» Work instructions: How many lines in the entries below contain "hide"? Answer with the number only.

%%

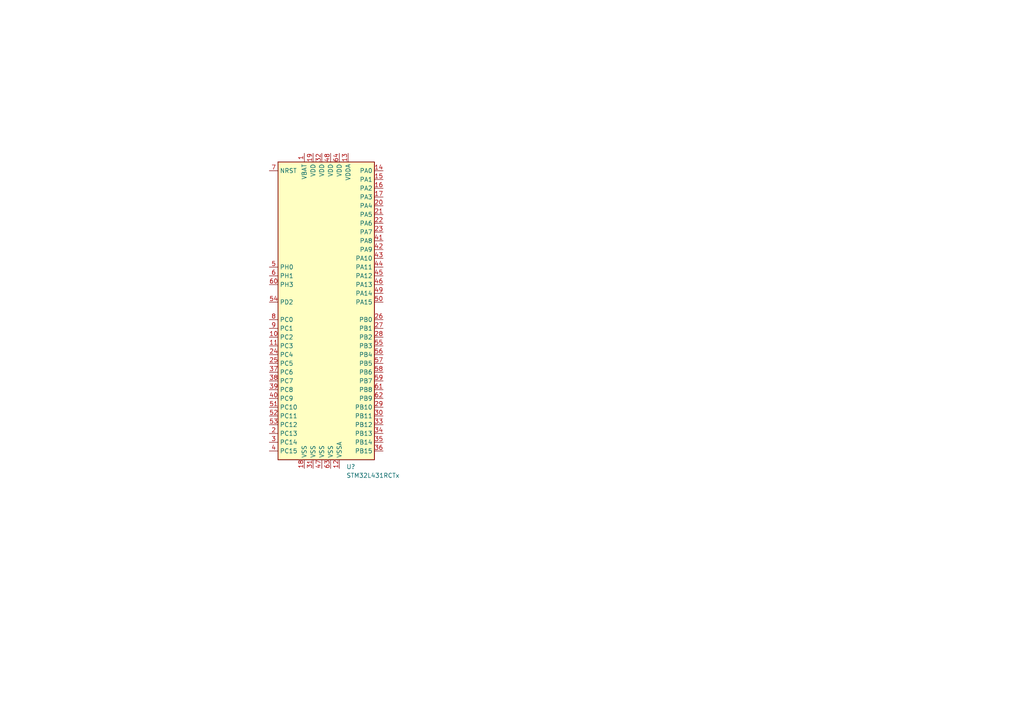
<source format=kicad_sch>
(kicad_sch (version 20211123) (generator eeschema)

  (uuid 713fd5a4-d933-49a4-bb34-edd84d3d8e96)

  (paper "A4")

  


  (symbol (lib_id "MCU_ST_STM32L4:STM32L431RCTx") (at 95.885 90.17 0) (unit 1)
    (in_bom yes) (on_board yes) (fields_autoplaced)
    (uuid 2a854a70-df2b-4098-94c1-13da621929e7)
    (property "Reference" "U?" (id 0) (at 100.4444 135.3804 0)
      (effects (font (size 1.27 1.27)) (justify left))
    )
    (property "Value" "STM32L431RCTx" (id 1) (at 100.4444 137.9173 0)
      (effects (font (size 1.27 1.27)) (justify left))
    )
    (property "Footprint" "Package_QFP:LQFP-64_10x10mm_P0.5mm" (id 2) (at 80.645 133.35 0)
      (effects (font (size 1.27 1.27)) (justify right) hide)
    )
    (property "Datasheet" "http://www.st.com/st-web-ui/static/active/en/resource/technical/document/datasheet/DM00257211.pdf" (id 3) (at 95.885 90.17 0)
      (effects (font (size 1.27 1.27)) hide)
    )
    (pin "1" (uuid fd5120f7-10fc-437d-9613-ea22d396f91c))
    (pin "10" (uuid 3bed9b41-2f2f-42df-a5f0-da4792edbd0a))
    (pin "11" (uuid 8e90aed7-9d6c-438b-8b9e-d286c28372d8))
    (pin "12" (uuid 427e680c-cb21-4bf8-a2e4-d97ca6d43a33))
    (pin "13" (uuid d715315f-86ff-4b94-a71e-d2c032fc418d))
    (pin "14" (uuid 3437e21a-2945-4766-9e9b-1e99ce75b1e4))
    (pin "15" (uuid dc7ff2f8-017a-4a55-a401-0e0db487d38a))
    (pin "16" (uuid f1200662-3949-4d2a-ae0e-445cbbe8da8c))
    (pin "17" (uuid 5849f62e-3808-4c42-9c23-7f6557514be9))
    (pin "18" (uuid 93f51a91-d3f6-49b0-bfba-5ed53d3ff4d1))
    (pin "19" (uuid b616b6f9-a90e-4d20-b06e-bc43832c29af))
    (pin "2" (uuid 759b53c7-2369-4b5f-89e0-9ab882d3c43e))
    (pin "20" (uuid 0c7667d4-58e0-4b3f-b6f8-60d6c345e69f))
    (pin "21" (uuid 6599e586-afca-4a9d-8a72-02fb2b040ea6))
    (pin "22" (uuid 5252f470-b487-4d25-a379-4faf2847aa8f))
    (pin "23" (uuid 67ac3119-f04d-4302-bb81-ef74a00af57b))
    (pin "24" (uuid 0f9a6b6b-397c-46a5-95c3-a7cf953d15af))
    (pin "25" (uuid 81dad544-a392-4e5a-9569-ecda995409dc))
    (pin "26" (uuid cc0a4e52-bd50-4a9c-8e8c-384290392928))
    (pin "27" (uuid e724d8b5-2199-4b82-9b47-171ccbc9dac2))
    (pin "28" (uuid f7e910e3-2fb4-4ac6-9294-f118a9aac9f4))
    (pin "29" (uuid 9054228e-7354-4151-bcbc-af405aa4633d))
    (pin "3" (uuid 3c75f3f1-bfe6-4ee6-94d3-a92ead6d489d))
    (pin "30" (uuid 2f048d60-8ca4-4793-965e-577737f77838))
    (pin "31" (uuid cde19e66-91f5-4fcd-ba7d-cfe3d121c22e))
    (pin "32" (uuid 6b935b3b-fd1b-4018-b7c3-ed909c8b3d15))
    (pin "33" (uuid c9c0c8a9-05bc-4334-a074-5f91aaa83594))
    (pin "34" (uuid 22155190-aeb5-4c3f-adbe-5fe0dddaaf0d))
    (pin "35" (uuid c6129112-7229-478e-9bb5-c6b77ea66591))
    (pin "36" (uuid d399949d-d80a-4023-9544-22d0ac8b8764))
    (pin "37" (uuid fea924d1-c66c-44f0-a59d-c01351163dec))
    (pin "38" (uuid 48248ad9-1c1d-4542-84dd-c7f27aadc730))
    (pin "39" (uuid 5401307c-2049-4d4e-b588-0544c052edf3))
    (pin "4" (uuid 1e96e070-ed70-4081-bfab-4c48c3cfffa7))
    (pin "40" (uuid 7b634faf-a001-4308-94fd-7b7066acba16))
    (pin "41" (uuid 5fe8fc89-849f-4d28-9236-8044826e2610))
    (pin "42" (uuid ed4bf0ad-ea45-4522-a2fd-41b10b515efb))
    (pin "43" (uuid a4533adf-ca25-421c-bd86-4d37f94753ba))
    (pin "44" (uuid b8115918-2c86-45d8-9a9a-0fa2c458bb80))
    (pin "45" (uuid 602dd7db-87d0-4fbf-bec3-b050a9319629))
    (pin "46" (uuid b72f79cd-38c4-4bf8-bd13-6cd19ce3d138))
    (pin "47" (uuid 48abe2c8-3dc1-4a07-850b-6858f812ae08))
    (pin "48" (uuid ceea4e58-8267-4971-873a-c3da8643194e))
    (pin "49" (uuid 3dce1545-163e-481c-a314-b711cb1d77c1))
    (pin "5" (uuid cfc6e62c-7deb-4d85-8c75-fac308fd6445))
    (pin "50" (uuid 9f569448-211e-44f9-ba8a-550bf6b80f1b))
    (pin "51" (uuid 0c0d03d9-444e-4832-86b2-e55a14bf1553))
    (pin "52" (uuid 505c770a-3641-4a57-a39e-bfa72d0ef59d))
    (pin "53" (uuid 066dd75c-a7b2-4ba4-96dc-7a759917e382))
    (pin "54" (uuid f1ef3afd-5b10-4d9c-87d8-61ab64899007))
    (pin "55" (uuid 2419fd31-d5b8-41c3-8e0f-1875950a6f39))
    (pin "56" (uuid 8f01100c-c4d2-41bb-8b67-3e0ee89ba9a9))
    (pin "57" (uuid 270947fb-f4ce-474e-9b5f-60f2463cbbe9))
    (pin "58" (uuid 81b5cee9-3801-4725-987b-22df00142dc2))
    (pin "59" (uuid e63de8ae-4f3f-4ca0-b129-d40ff56b1c67))
    (pin "6" (uuid 325416a5-8f93-4253-9f5e-bc48546b7c52))
    (pin "60" (uuid 67642a95-8f2b-48e2-ba7c-9d79f06e7871))
    (pin "61" (uuid ca4612cb-6b40-4008-99a8-3da2580ee92d))
    (pin "62" (uuid 5ba15eda-777e-4b92-947b-549514357e8e))
    (pin "63" (uuid 515b87bf-552b-4c97-9a79-5502e8811c98))
    (pin "64" (uuid 2d6e5fe5-9d00-4490-9e1d-1e521a9e6060))
    (pin "7" (uuid c22e8c04-d558-4419-8fff-0c9f177ce8f8))
    (pin "8" (uuid 072c69ad-9be0-4c5e-a725-0cb8a3b50a9c))
    (pin "9" (uuid b84e5b80-5195-4079-bb28-b2e4974138b8))
  )
)

</source>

%%

» Written response: 2